While the conventional financial system failing catastrophically, Islamic banking and finance system seems to take root, with 17 per cent of Qatari and 15 per cent of Malaysian banking assets and impressively, over 95 per cent of finance and banking transactions in Saudi Arabia comply with Shari'ah (Islamic law). Global banks have written down more than $400 billion while none of Malaysia's Islamic banks have been written down from the resulting global credit crunch. The Wall Street Journal, highlighted that the conventional financial system is facing ever-deeper crisis while Islamic banking playing a pivotal role in over $200 billion worth of projects in the Middle East and North Africa (MENA) region.

According to Accounting and Auditing Organisation for Islamic Financial Institutions (AAOIFI) senior Islamic financial products should be compliant with Islamic Shari'ah principle to avoid excessive gearing and speculation and the stricter rules imposed on lending by Islamic law prohibits the payment of interest and requires transactions to be linked to assets and require tight controls on debt levels - precisely what regulators of conventional finance are looking for the world over the current financial crisis.

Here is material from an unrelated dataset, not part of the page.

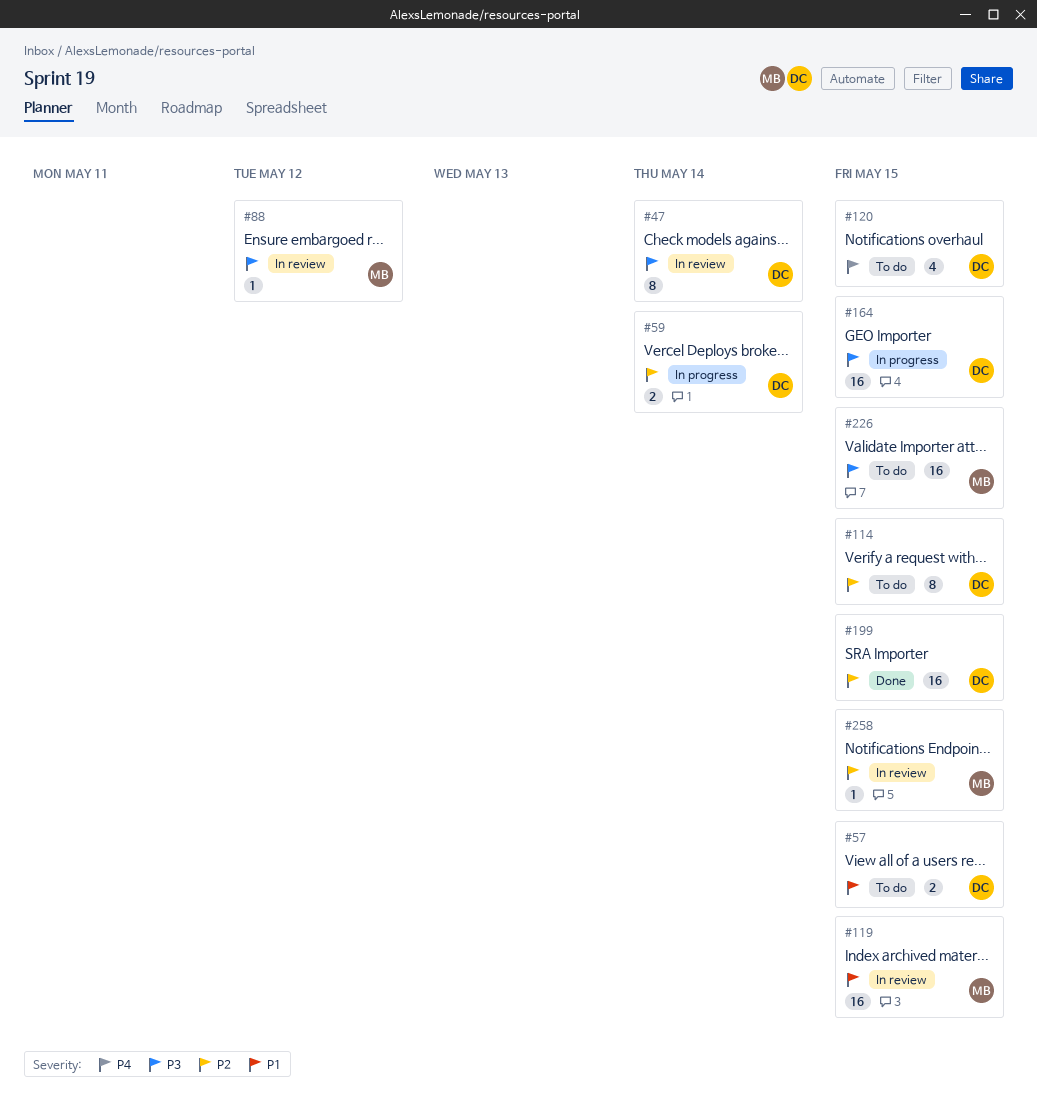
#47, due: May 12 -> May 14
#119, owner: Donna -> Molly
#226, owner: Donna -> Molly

Greater transparency, this is one of the key unique selling points of Islamic Finance and Banking, as the industry seeks to capitalise on the market wrecked with turmoil and many filled with gloom from failing of the conventional market. Liquidity risk is one of the key challenges for conventional finance industry which has been created by the ongoing financial crisis. Due to the fact that Shari'ah constrains the revenue generation from interest based sources, the conventional market is out of reach for Islamic financial institutions. Therefore, surplus liquidity cannot simply be capitalised to conventional financial institutions. However, it is permissible to exchange funds between Islamic banks, by the use of Mudarabah and Musharakah instruments. Islamic Development Bank, Bahrain Monetary Agency and Bank Negara Malaysia, a few of the most respected entities in Islamic Finance and Banking industry play key role in this area.